Wie denkt dat D’Hooghe vooral met procesmanagement bezig is, heeft het mis. Ontwerp is nog altijd het fundament van waaruit hij werkt en vooruitgang boekt. ‘Ruimte is een zeer genereus medium. Kom je er tekstueel of cijfermatig niet uit met elkaar, dan biedt de ruimte soelaas. Al samen schetsend van wat zou kunnen zijn, beginnen agenda’s te matchen en mensen elkaar te begrijpen. Zo kan ontwerp, mits we goede ontwerpers betrekken, verschillende kennisdomeinen bij elkaar brengen. Opgaven waar economen en diplomaten op vastlopen, kunnen ontwerpers openbreken. Rotterdam is een stad met een zeer sterke ontwerpcultuur. Dat biedt hoop voor de toekomst.’

D’Hooghe is niet onbekend in Rotterdam. Tussen 2002 en 2004 studeerde hij aan het Berlage Instituut. ‘Het was een fijne periode waarin ik Rotterdam heb leren kennen als een fantastische stad. Dat is het nog steeds, al is er ongelofelijk veel veranderd. Het is indrukwekkend om te zien hoe Rotterdam zich steeds heruitvindt, upgrade en verbetert. Tegelijkertijd is de stad, net als veel andere steden op de wereld, slachtoffer aan het worden van zijn eigen succes. De binnenstad wordt steeds duurder, waardoor deze niet meer te betalen is voor sommige inwoners. Inkomensverschillen beginnen te bepalen wie waar woont. Ik moet denken aan Richard Florida, die in zijn boeken beschrijft hoe de populariteit van steden segregatie in de hand werkt: sommige delen van de stad worden steeds rijker, waardoor andere relatief steeds armer worden. Dat is in Rotterdam ook aan de hand. Concrete oplossingen heb ik ook nog niet, maar het zal een belangrijk aandachtspunt zijn in mijn lezing op het Stadsmakerscongres.’
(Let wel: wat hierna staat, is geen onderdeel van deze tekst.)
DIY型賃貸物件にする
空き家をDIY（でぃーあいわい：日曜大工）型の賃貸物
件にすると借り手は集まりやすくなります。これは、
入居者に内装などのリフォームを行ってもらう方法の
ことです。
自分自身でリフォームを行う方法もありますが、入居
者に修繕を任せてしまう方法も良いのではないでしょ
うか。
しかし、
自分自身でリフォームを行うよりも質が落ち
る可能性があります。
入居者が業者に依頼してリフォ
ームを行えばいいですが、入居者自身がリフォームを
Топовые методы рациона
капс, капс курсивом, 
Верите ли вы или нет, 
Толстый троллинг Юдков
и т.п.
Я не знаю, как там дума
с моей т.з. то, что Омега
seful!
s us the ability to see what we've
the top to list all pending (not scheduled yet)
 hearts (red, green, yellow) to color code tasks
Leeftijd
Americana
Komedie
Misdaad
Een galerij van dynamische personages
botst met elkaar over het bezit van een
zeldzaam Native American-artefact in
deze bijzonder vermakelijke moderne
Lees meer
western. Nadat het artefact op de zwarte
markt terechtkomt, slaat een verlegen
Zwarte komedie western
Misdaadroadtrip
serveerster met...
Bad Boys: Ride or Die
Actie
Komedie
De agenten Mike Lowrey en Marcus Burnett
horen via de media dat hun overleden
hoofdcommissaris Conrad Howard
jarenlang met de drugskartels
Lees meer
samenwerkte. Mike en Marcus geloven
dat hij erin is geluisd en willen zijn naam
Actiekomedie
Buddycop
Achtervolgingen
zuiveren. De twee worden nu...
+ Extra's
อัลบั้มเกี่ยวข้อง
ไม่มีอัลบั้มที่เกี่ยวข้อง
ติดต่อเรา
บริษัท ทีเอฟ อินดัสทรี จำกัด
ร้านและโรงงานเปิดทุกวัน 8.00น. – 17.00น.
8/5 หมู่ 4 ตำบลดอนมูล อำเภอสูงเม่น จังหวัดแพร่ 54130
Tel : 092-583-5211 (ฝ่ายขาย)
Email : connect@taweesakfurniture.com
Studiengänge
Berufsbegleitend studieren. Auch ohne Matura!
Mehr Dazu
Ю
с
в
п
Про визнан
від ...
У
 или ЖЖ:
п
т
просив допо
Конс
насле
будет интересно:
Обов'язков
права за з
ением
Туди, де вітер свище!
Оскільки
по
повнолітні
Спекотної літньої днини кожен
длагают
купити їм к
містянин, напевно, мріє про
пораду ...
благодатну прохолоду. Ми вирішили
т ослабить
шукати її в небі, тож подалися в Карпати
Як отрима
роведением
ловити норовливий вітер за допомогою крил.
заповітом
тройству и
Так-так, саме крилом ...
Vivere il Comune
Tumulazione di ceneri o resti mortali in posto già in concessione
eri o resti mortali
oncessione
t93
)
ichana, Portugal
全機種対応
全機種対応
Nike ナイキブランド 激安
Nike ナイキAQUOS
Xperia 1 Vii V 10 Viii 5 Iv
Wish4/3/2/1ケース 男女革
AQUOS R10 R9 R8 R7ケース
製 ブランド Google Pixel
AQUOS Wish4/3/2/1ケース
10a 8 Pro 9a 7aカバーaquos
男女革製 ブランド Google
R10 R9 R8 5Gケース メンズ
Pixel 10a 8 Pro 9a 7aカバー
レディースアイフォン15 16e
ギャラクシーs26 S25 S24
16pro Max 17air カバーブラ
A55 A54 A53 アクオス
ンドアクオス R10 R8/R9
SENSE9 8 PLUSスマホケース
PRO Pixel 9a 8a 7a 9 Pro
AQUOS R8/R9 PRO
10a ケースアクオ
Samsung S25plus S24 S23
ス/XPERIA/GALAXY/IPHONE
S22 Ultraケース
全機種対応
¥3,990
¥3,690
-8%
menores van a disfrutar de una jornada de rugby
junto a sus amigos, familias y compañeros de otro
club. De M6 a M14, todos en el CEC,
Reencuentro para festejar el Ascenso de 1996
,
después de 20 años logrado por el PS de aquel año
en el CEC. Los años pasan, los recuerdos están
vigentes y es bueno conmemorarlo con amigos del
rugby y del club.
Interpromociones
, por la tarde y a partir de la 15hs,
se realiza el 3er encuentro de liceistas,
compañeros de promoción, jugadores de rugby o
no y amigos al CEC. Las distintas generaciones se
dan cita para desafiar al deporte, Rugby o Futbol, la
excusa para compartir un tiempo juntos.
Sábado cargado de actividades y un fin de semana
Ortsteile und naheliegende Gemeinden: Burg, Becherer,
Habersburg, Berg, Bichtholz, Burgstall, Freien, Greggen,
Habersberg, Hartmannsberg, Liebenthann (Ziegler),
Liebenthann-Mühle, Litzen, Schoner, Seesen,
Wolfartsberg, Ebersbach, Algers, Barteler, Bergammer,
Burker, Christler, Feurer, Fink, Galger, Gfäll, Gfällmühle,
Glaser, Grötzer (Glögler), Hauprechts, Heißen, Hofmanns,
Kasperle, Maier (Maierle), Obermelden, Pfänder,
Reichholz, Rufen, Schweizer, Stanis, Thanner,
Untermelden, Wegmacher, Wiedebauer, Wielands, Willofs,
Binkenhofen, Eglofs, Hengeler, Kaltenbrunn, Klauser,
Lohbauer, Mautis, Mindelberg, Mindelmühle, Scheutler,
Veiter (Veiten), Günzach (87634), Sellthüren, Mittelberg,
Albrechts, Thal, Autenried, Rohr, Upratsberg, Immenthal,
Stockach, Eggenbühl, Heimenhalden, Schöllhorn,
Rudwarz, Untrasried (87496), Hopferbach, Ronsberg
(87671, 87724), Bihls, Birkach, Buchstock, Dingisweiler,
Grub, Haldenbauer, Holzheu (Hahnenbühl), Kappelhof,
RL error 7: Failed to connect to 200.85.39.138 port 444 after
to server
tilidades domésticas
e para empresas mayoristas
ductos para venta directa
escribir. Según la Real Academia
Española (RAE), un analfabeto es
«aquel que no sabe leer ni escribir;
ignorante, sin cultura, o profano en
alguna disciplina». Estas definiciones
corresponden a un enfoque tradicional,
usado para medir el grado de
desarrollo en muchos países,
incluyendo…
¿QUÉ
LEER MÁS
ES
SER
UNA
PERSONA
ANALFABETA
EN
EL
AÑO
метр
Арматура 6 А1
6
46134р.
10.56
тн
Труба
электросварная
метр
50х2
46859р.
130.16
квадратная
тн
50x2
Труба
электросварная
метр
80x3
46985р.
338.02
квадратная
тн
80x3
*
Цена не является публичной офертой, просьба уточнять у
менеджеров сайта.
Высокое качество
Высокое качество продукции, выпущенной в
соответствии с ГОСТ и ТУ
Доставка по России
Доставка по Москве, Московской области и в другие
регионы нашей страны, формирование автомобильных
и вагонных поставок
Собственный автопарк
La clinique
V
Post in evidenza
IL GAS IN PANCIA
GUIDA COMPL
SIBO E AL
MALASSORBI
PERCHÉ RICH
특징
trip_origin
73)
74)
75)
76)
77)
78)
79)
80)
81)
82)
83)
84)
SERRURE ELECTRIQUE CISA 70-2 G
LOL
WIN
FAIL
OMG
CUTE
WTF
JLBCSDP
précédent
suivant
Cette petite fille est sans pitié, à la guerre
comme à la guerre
‘Het zou een saaie boel worden als we het allemaal eens waren.’

D’Hooghe benadert elke opgave vanuit de stadmakerspraktijk. Door eerst de perspectieven, van alle betrokken partijen op een rijtje te zetten en deze van alle kanten te bekijken. Door iedereen te horen en, linksom of rechtsom, de neuzen één kant op te krijgen.

Aan de hand van de Antwerpse Ring, maar ook projecten in Brussel en New York waaraan zijn bureau werkt, laat D’Hooghe zien wat je op die manier kunt bereiken. ‘Ik heb lang in de VS gewoond,’ vertelt hij. ‘Daar konden een Democraat en een Republikein de beste vrienden zijn. Ze konden het over van alles oneens zijn, en eindeloze discussies voeren, maar dat stond los van het respect en de interesse in elkaar. Dat zijn we hier aan het kwijtraken. Ik krijg dossiers die helemaal verziekt en vastgelopen zijn, waarin iedereen ruzie met iedereen heeft. Zeker op plaatsen waar de macht heel versnipperd is, zoals in België en Nederland, kom je die dossiers tegen. Het is niet erg dat je het niet eens bent. Het zou een saaie boel worden als we het allemaal eens waren. Maar je moet wel tot een gezamenlijke aanpak zien te komen. Het is de kunst om boven het project uit te stijgen. Om het project in te zetten om nog grotere maatschappelijke vraagstukken beet te pakken. Alleen dan kun je mensen zover krijgen dat ze de symbolen waaraan ze krampachtig vasthouden, loslaten. Je moet aan joint fact finding doen. Niet tégen elkaar, maar met elkaar. Ontwerp kan in dat proces de rol van grote verbinder vervullen.’

De key note speech van Alexander D’Hooghe op het Stadmakerscongres 2019 start om 16.30 uur in de Grote Zaal van Theater Rotterdam.

Alexander D’Hooghe werd als Guest Urban Critic voorgegaan door Sir David Adjaye (2018), Toni Griffin (2017), Henk Ovink (2016), Alexandros Washburn (2015), Uli Hellweg (2014), Klaus Overmeyer (2013), Alexander Rinnooy Kan (2012), Patrick Janssens (2011), Allan Jacobs & Elizabeth Macdonald (2010) en Larry Beasley (2009).